Katar Başbakanı 15 Ocak Çarşamba günü, İsrail ile Hamas'ın, Gazze'de ateşkes sağlanması ve her iki taraftan rehine ve tutukluların serbest bırakılmasını öngören bir anlaşma taslağını kabul ettiğini ve anlaşmanın Pazar günü (dün) yürürlüğe gireceğini duyurmuştu. Açıklamanın yapıldığı ilk dakikalardan itibaren taraflar birbirlerini anlaşmanın hayata geçmesini geciktirmekle suçluyorlar.

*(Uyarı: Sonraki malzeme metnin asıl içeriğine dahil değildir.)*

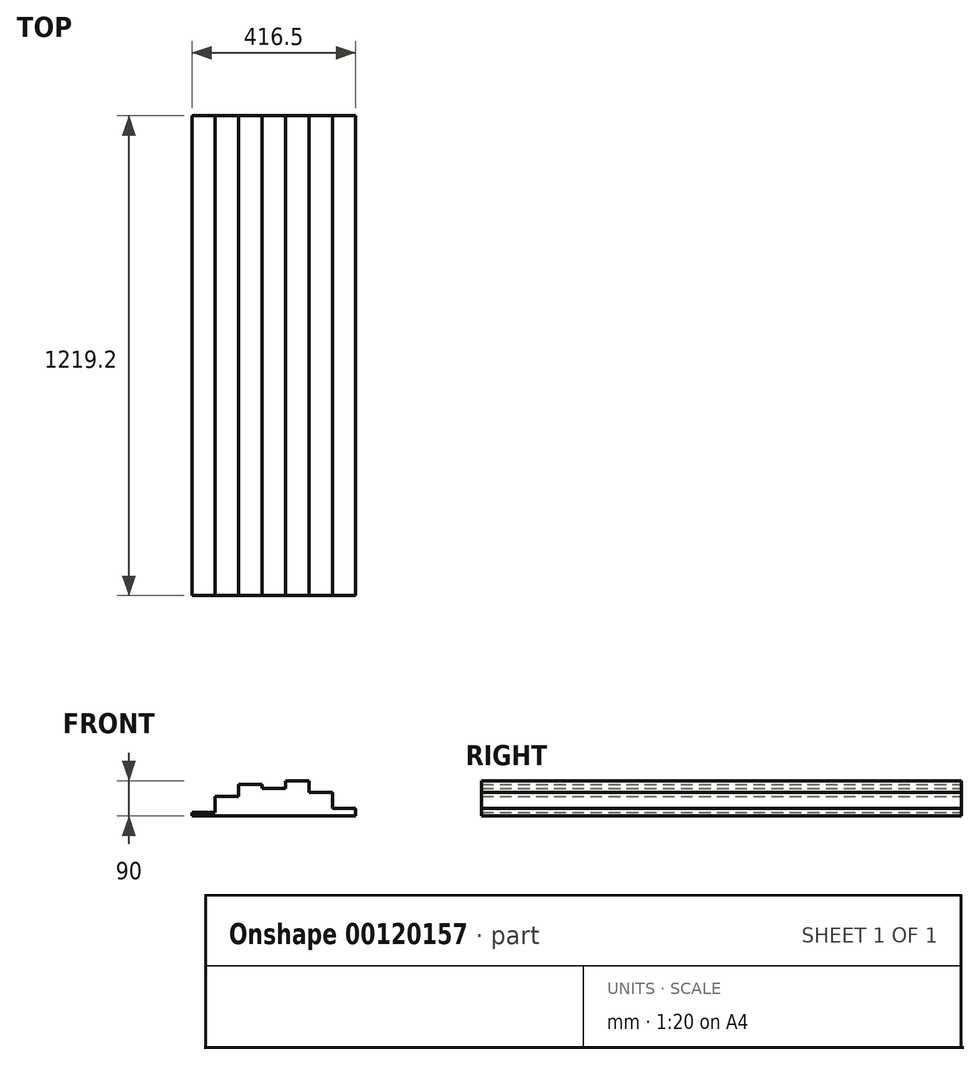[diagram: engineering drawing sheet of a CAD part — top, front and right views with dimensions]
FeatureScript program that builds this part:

Gazze halkının kahramanca fedakarlıkları, İsrail cezaevlerinde uzun süredir tutuklu bulunan Filistinli tutukluların çektiği acılar, Gazze’de insanların kitlesel olarak yerinden edilmesi ve hatta kaçırılan İsrailli sivillerin ve diğerlerinin aileleri göz önüne alındığında, anlaşmayı insani açıdan memnuniyetle karşılıyorum. Ben her zaman işgalci ile işgal devleti arasındaki ayrıma bağlı kaldım. Anlaşmanın tam olarak uygulanması halinde, Gazze'deki mevcut savaş sona erecek ve Filistinlilerin elindeki 100 İsrailli rehine karşılığında 1.000 Filistinli tutuklu serbest bırakılacak.

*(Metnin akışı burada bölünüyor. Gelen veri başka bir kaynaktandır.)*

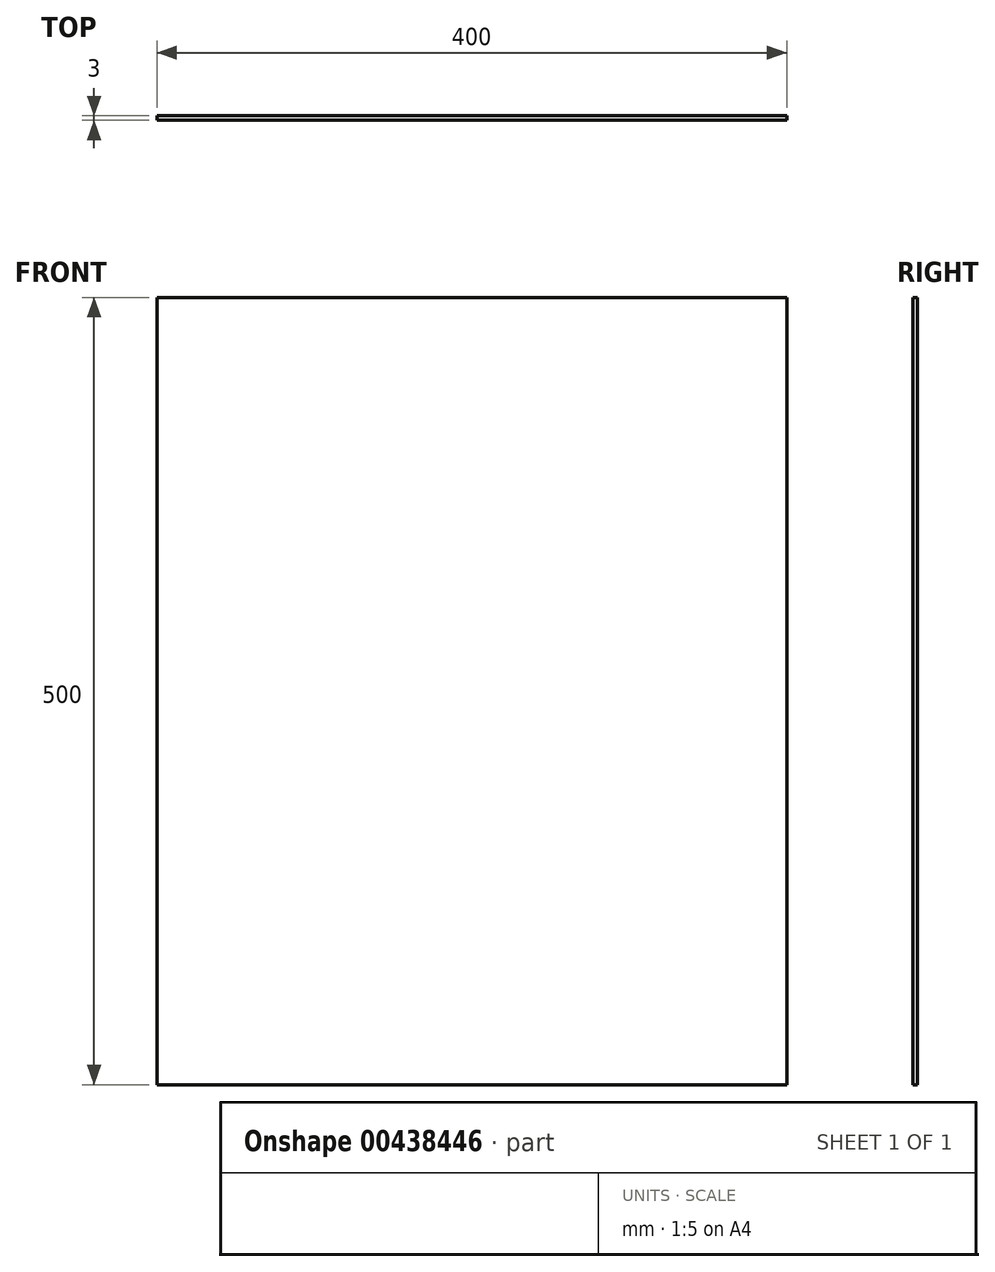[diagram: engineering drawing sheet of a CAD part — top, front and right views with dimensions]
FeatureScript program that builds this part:
annotation { "Feature Type Name" : "Feature", "Feature Type Description" : "" }
export const myFeature = defineFeature(function(context is Context, id is Id, definition is map)
    precondition{}
    {
        {
            var Q0;
            Q0=qCreatedBy(makeId("Front.planeOp"),FACE);
            var sketch = newSketch(context, id + "F0", { "sketchPlane" : qUnion([Q0])});
            skLineSegment(sketch, "E0.bottom", {"start": v(-200, 500) * mm, "end": v(200, 500) * mm});
            skLineSegment(sketch, "E0.top", {"start": v(-200, 0) * mm, "end": v(200, 0) * mm});
            skLineSegment(sketch, "E0.left", {"start": v(-200, 500) * mm, "end": v(-200, 0) * mm});
            skLineSegment(sketch, "E0.right", {"start": v(200, 500) * mm, "end": v(200, 0) * mm});
            skSolve(sketch);
        }
        {
            var Q0;
            Q0=makeQuery(id+"F0.imprint","IMPRINT",FACE,{"disambiguationData":[TD([[makeQuery(id+"F0.imprint","IMPRINT",EDGE,{"derivedFrom":sQuery(id+"F0.wireOp",EDGE,"E0.bottom")}),-1.0]])]});
            extrude(context, id + "F1", {"entities" : qUnion([Q0]), "oppositeDirection" : true, "depth" : 3 * mm});
        }
    });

Anlaşmanın, tutuklu ve rehine takası, yerinden edilmiş kişilerin geri dönüşü, insani yardımların artırılması ve İsrail güçlerinin belirli bölgelere çekilmesi olmak üzere üç aşamada hayata geçirilmesi bekleniyor. Birinci aşamanın 16'ncı gününde, ikinci ve üçüncü aşamaların detaylarıyla ilgili görüşmelere başlanacağı biliniyor. Bu da şu an açıklanan anlaşmanın, ihtilafı çözmeye yönelik geçici bir adım olduğu, ancak kritik duruma tam, detaylı ve kapsamlı bir çözüm düzeyine ulaşmadığı anlamına geliyor.

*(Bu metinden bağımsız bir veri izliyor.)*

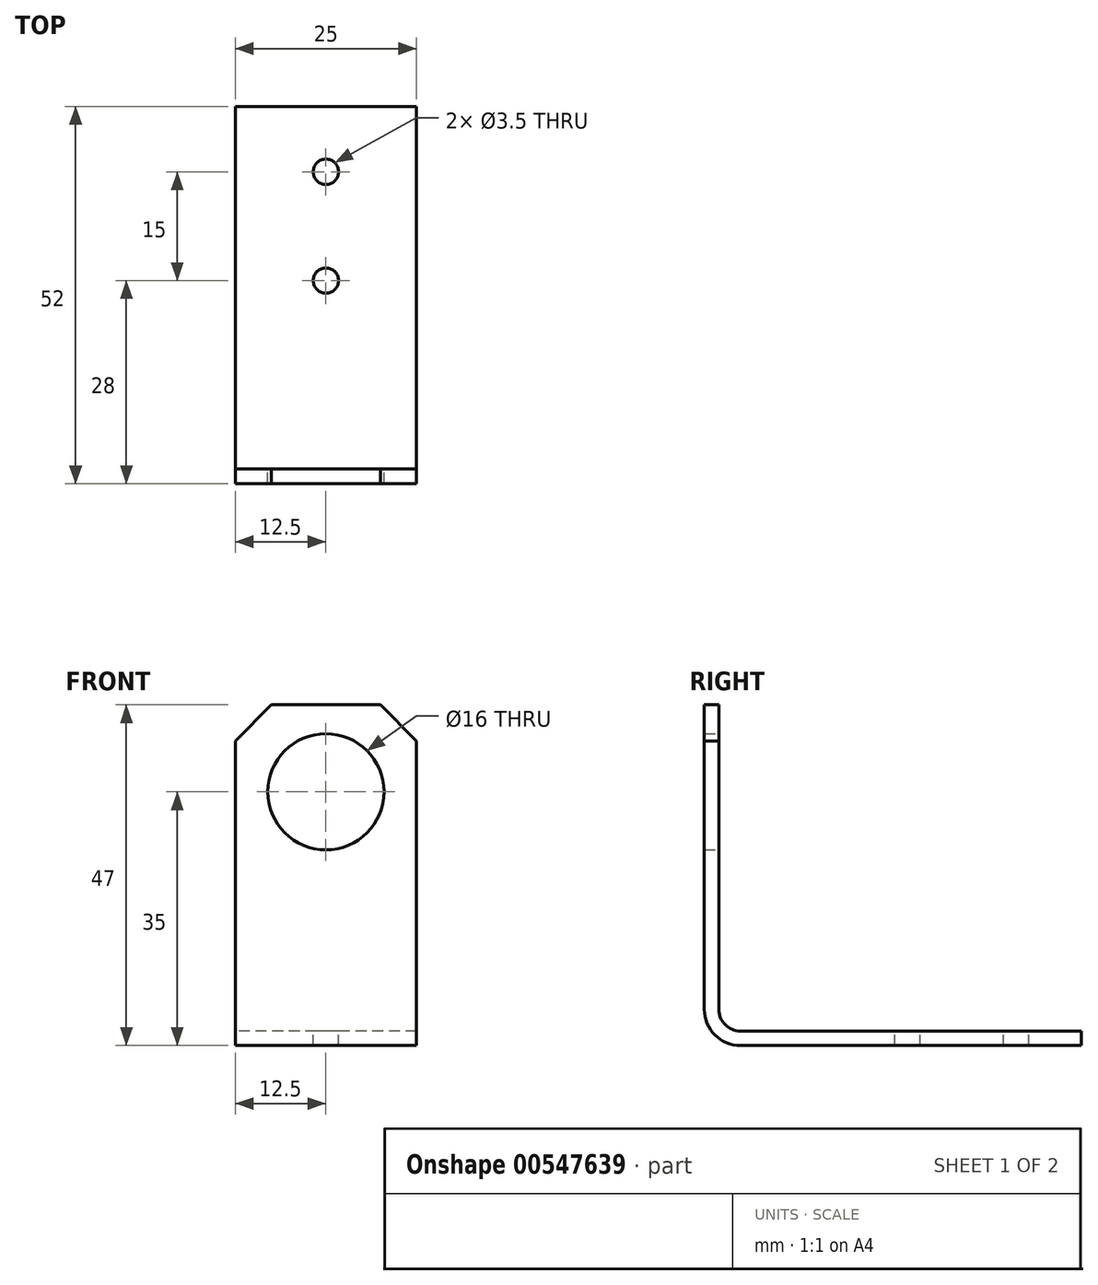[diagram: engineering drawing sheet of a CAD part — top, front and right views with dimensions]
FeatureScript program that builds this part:
annotation { "Feature Type Name" : "Feature", "Feature Type Description" : "" }
export const myFeature = defineFeature(function(context is Context, id is Id, definition is map)
    precondition{}
    {
        {
            var Q0;
            Q0=qCreatedBy(makeId("Right.planeOp"),FACE);
            var sketch = newSketch(context, id + "F0", { "sketchPlane" : qUnion([Q0])});
            skLineSegment(sketch, "E0", {"start": v(0, 47) * mm, "end": v(0, 5) * mm});
            skLineSegment(sketch, "E1", {"start": v(5, 0) * mm, "end": v(52, 0) * mm});
            skPoint(sketch, "E2.visualSharp", {"position": v(0, 0) * mm});
            skArc(sketch, "E2.filletArc", {"start": v(0, 5) * mm, "mid": v(1.46, 1.46) * mm, "end": v(5, 0) * mm});
            skLineSegment(sketch, "E3.0", {"start": v(5, 2) * mm, "end": v(52, 2) * mm});
            skArc(sketch, "E3.1", {"start": v(2, 5) * mm, "mid": v(2.88, 2.88) * mm, "end": v(5, 2) * mm});
            skLineSegment(sketch, "E3.2", {"start": v(2, 47) * mm, "end": v(2, 5) * mm});
            skLineSegment(sketch, "E4", {"start": v(52, 2) * mm, "end": v(52, 0) * mm});
            skLineSegment(sketch, "E5", {"start": v(0, 47) * mm, "end": v(2, 47) * mm});
            skSolve(sketch);
        }
        {
            var Q0;
            Q0=makeQuery(id+"F0.imprint","IMPRINT",FACE,{"disambiguationData":[TD([[makeQuery(id+"F0.imprint","IMPRINT",EDGE,{"derivedFrom":sQuery(id+"F0.wireOp",EDGE,"E0")}),1.0]])]});
            extrude(context, id + "F1", {"entities" : qUnion([Q0]), "depth" : 25 * mm, "offsetDistance" : 25 * mm});
        }
        {
            var Q0;
            Q0=makeQuery(id+"F1.opExtrude","SWEPT_FACE",FACE,{"disambiguationData":[OSD([sQuery(id+"F0.wireOp",EDGE,"E3.2")])]});
            var sketch = newSketch(context, id + "F2", { "sketchPlane" : qUnion([Q0])});
            skCircle(sketch, "E6", {"center": v(-12.5, 35) * mm, "radius": 8 * mm});
            skSolve(sketch);
        }
        {
            var Q0;
            Q0 = qSketchRegion(id + "F2", true);
            extrude(context, id + "F3", {"entities" : qUnion([Q0]), "operationType" : NewBodyOperationType.REMOVE, "oppositeDirection" : true, "depth" : 25 * mm, "offsetDistance" : 25 * mm});
        }
        {
            var Q0;
            Q0=makeQuery(id+"F1.opExtrude","CAP_EDGE",EDGE,{"disambiguationData":[OSD([sQuery(id+"F0.wireOp",EDGE,"E5")])],"isStart":true});
            var Q1;
            Q1=makeQuery(id+"F1.opExtrude","CAP_EDGE",EDGE,{"disambiguationData":[OSD([sQuery(id+"F0.wireOp",EDGE,"E5")])],"isStart":false});
            chamfer(context, id + "F4", {"entities" : qUnion([Q0, Q1]), "width" : 5 * mm, "tangentPropagation" : true});
        }
        {
            var Q0;
            Q0=makeQuery(id+"F1.opExtrude","SWEPT_FACE",FACE,{"disambiguationData":[OSD([sQuery(id+"F0.wireOp",EDGE,"E3.0")])]});
            var sketch = newSketch(context, id + "F5", { "sketchPlane" : qUnion([Q0])});
            skCircle(sketch, "E7", {"center": v(12.5, 43) * mm, "radius": 1.75 * mm});
            skCircle(sketch, "E8", {"center": v(12.5, 28) * mm, "radius": 1.75 * mm});
            skSolve(sketch);
        }
        {
            var Q0;
            Q0 = qSketchRegion(id + "F5", true);
            extrude(context, id + "F6", {"entities" : qUnion([Q0]), "operationType" : NewBodyOperationType.REMOVE, "oppositeDirection" : true, "depth" : 25 * mm, "offsetDistance" : 25 * mm});
        }
    });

Anlaşmanın kendisi değerlendirildiğinde, uygulanması halinde, Ekim 2023 ve sonrasında Gazze’deki olaylarla bağlantılı çatışmaların durmasıyla sonuçlanacağı unutulmamalı. Bu yararlı bir adım, ancak Filistin-İsrail çatışmasını sona erdirmez. Bu nedenle daha fazla çatışmaya, şiddete ve karşı şiddete tanık olacağız. Çünkü Batı Şeria ve Gazze'de hâlâ işgal altında olan Filistin halkı, ulusal kimliğine sıkıca sarılıyor.  İsrail ise onun kendi kaderini tayin etmesini engelliyor, işgal ve şiddet kullanımında ısrar ediyor.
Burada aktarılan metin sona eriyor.